Konferensi Umum Pertama World Fellowship of Buddhists (WFB) di Colombo, Sri Lanka pada tahun 1950 menjadi tonggak sejarah penetapan peringatan Waisak secara internasional, dengan partisipasi 27 negara. Waisak, yang juga disebut Trisuci Waisak, merupakan perayaan penting bagi umat Buddha untuk memperingati tiga momen krusial dalam kehidupan Siddhartha Gautama: kelahirannya, pencapaian Bodhi (pencerahan sempurna), dan Parinibbana (wafatnya). Mereka meyakini ketiganya terjadi pada hari purnama di bulan Waisak, sekitar bulan Mei dalam kalender Masehi.
Siddhartha Gautama, yang kemudian dikenal sebagai Buddha Gautama, lahir sekitar tahun 563 SM di wilayah Lumbini. Sejak muda, ia menyadari bahwa kemewahan dan kekayaan tidak menjamin kebahagiaan.
Dalam pencariannya, ia meninggalkan kehidupan istana dan menjalani kehidupan spiritual sebagai petapa. Setelah enam tahun bermeditasi dan berlatih asketisme, ia mencapai pencerahan di bawah pohon Bodhi di Bodh Gaya, India. Sejak saat itu, ia mengajarkan Dharma, jalan menuju kebebasan dari penderitaan dan siklus kelahiran kembali.

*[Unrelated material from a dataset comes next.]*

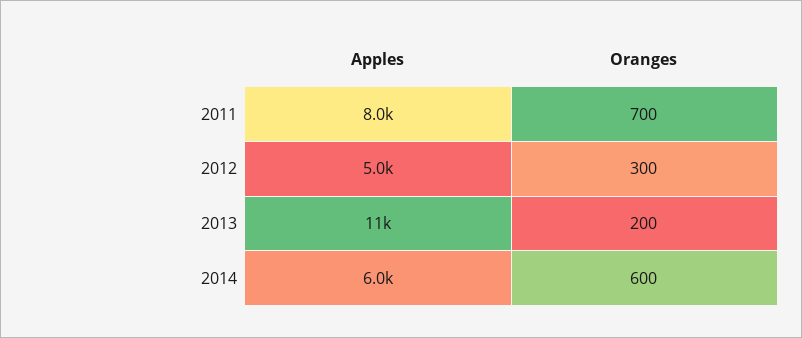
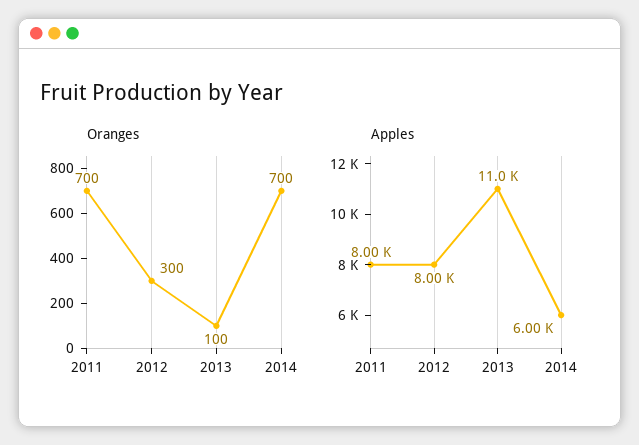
Apples, 2012: 5000 -> 8000
Oranges, 2013: 200 -> 100
Oranges, 2014: 600 -> 700

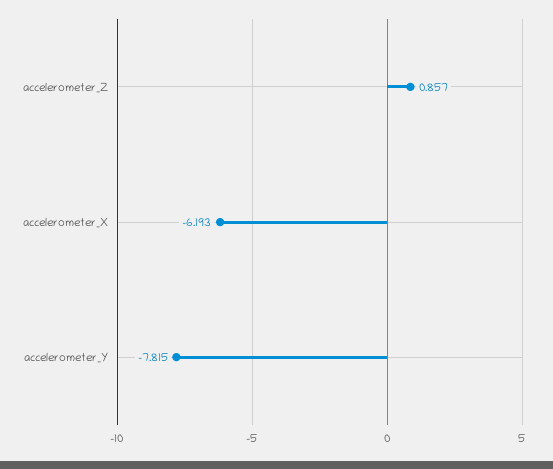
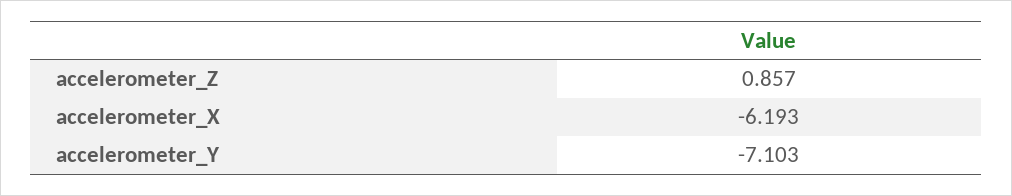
accelerometer_Y: -7.815 -> -7.103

Hari Waisak menjadi waktu bagi umat Buddha untuk memperdalam spiritualitas. Selain mengenang kelahiran, pencerahan, dan wafatnya Sang Buddha, umat juga menghormati ajaran Dharma dan komunitas Sangha.
Rangkaian kegiatan Waisak umumnya mencakup meditasi, pembacaan sutra, kebaktian di vihara, hingga pelepasan lampion sebagai simbol harapan dan pencerahan. Di beberapa tempat, seperti Candi Borobudur, perayaan Waisak juga menjadi momen budaya yang menarik perhatian masyarakat luas.
Waisak mengajarkan bahwa kedamaian sejati bersemayam dalam keheningan. Bukan hanya tentang tradisi, melainkan tentang jeda yang menenangkan di tengah kehidupan yang serba cepat. Sebuah peringatan bahwa kebaikan, sekecil apa pun tetap memiliki tempat di dunia.